Finally, Ahmad Salmon, 36, a stocky man in a tan robe sitting toward the more junior edges of the group, spoke up. “I had an idea to clean out the road,” he said. “There is rubble on the road. But we need a dump truck and backhoe to take it away.”

Krzycki leapt at the suggestion. “Good! Now, does anyone have a dump truck?” Someone in town had one, he was told, but who would pay for it?

“Why would you need to pay anyone to use it to help clean up the town?” Krzycki asked, pleased at the opportunity to make the point. The men fell silent, contemplating this concept. Communities are not defined in this way here. Allegiances go first to one’s family, then to one’s clan. And then, maybe, to one’s friends. But to work, free, for the town?

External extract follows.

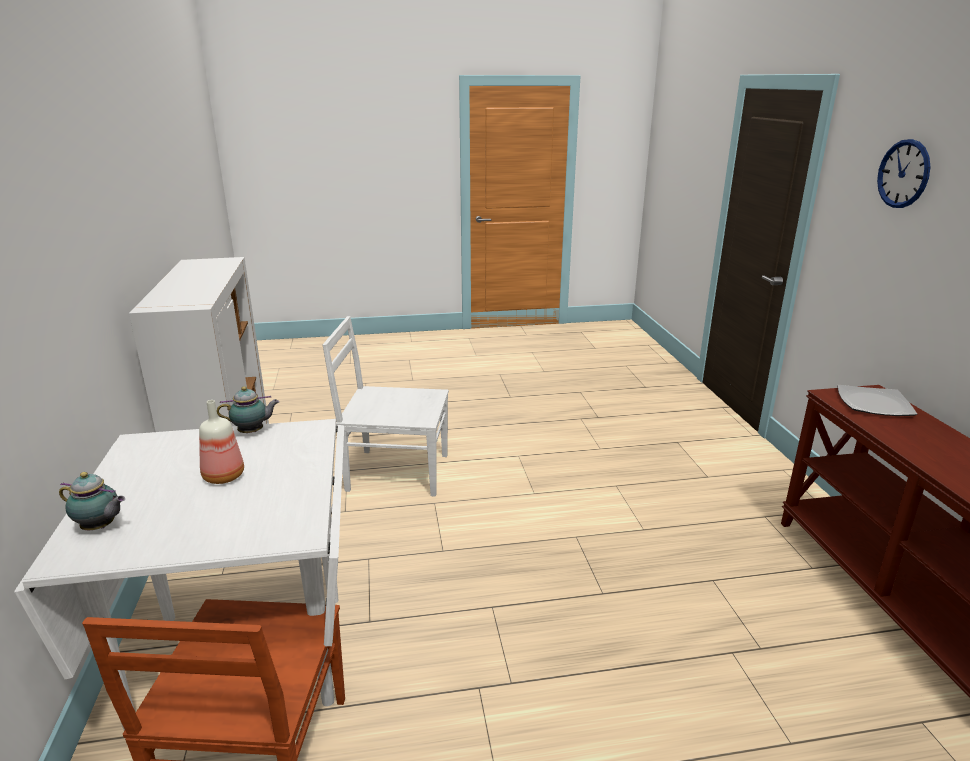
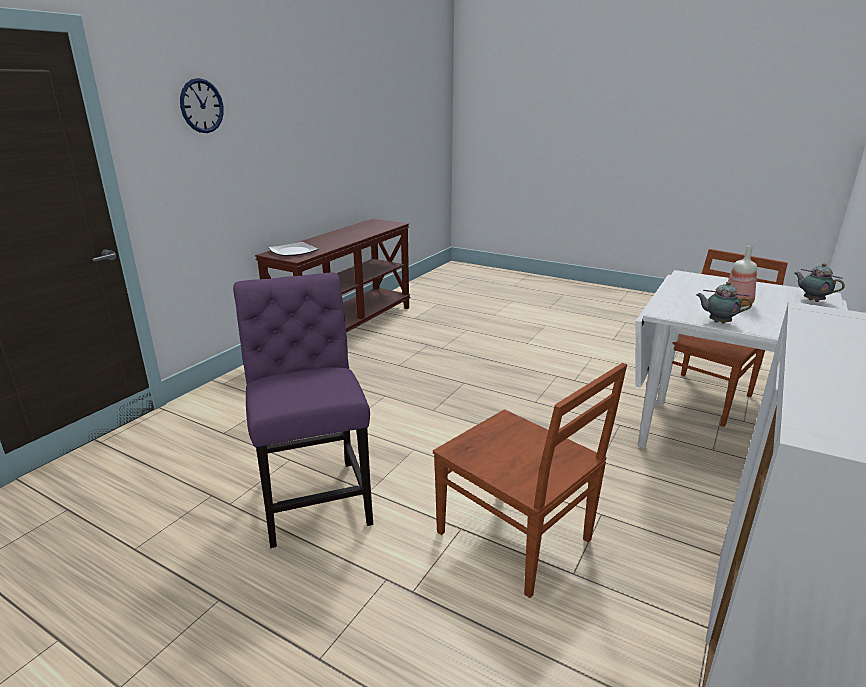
camera: 140 degrees left, 0 degrees up
(395, 472) = (516, 538): white chair -> brown chair
(544, 439) = (314, 496): none -> purple chair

There was a murmur as the men on the blankets talked among themselves. Finally, one of the older men, Ahlan Farhan Fihan, 63, decided to share a thought. “I have an idea that everyone should clean out in front of their own house,” he said.

“Yes! Yes! That’s the idea,” said Krzycki, cheerleading the tentative group. “These are great ideas! And you don’t even need me! You don’t need me to tell you how to clean up your town.”

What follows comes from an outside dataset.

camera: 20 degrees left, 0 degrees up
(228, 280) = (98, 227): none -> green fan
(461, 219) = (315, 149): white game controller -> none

The sheiks looked pleased.

“I’ll tell you what,” Krzycki said, as his interpreter strained to keep up with his enthusiasm. “I’ll do one of those projects if you do the other. I’ll give you a contract to get a front-end loader to load the rubble, if you agree that everyone will clean in front of their house.”

Soon he had a promise. But he wanted to close the deal, to make it happen. He asked Sgt. Todd Carlsrud for an envelope.

“Now, I’m a man of my word,” Krzycki said. He fished out three U.S. $100 bills and a $50 bill and slapped them on the plastic table in front of him with a flourish. “I’m prepared to sign a contract right now so you can rent a backhoe. That’s my end of the bargain. But I hold you accountable. When I come back next week, there should be a big improvement in the town.”

Dusk had come. The men were becoming shadows, and the sky, drained of its ferocious heat, came alive with darting bats.

Salmon, in the light of a flashlight held by one of the soldiers, signed a receipt for the $350. It would not be enough, he demurred, but he would take it. It was the second such job Salmon had accepted. Krzycki was impressed with his evident ambition. He thought the work would get done. If it didn’t, no more contracts.

“Let’s come up with three ideas a week,” he urged the men. “If we do, Awynat will be a better place.”

The soldiers strapped on their helmets. Krzycki started to leave, remembered his manners, and did a slow round of handshakes with the men. Outside, he was enthused. Two ideas was progress, he said. He had made a deal, and he had the leverage of future contracts to enforce it.

Maybe this was not what he was trained to do, not even what he was sent here to do. Maybe he had stepped on a few cultural sensitivities. But they were getting the point, Krzycki said. They were learning to do for themselves. When the Americans left, he concluded, they would leave Awynat a better place.

For Krzycki, that was reward enough.

“There’s no better job than this,” he said with a grin.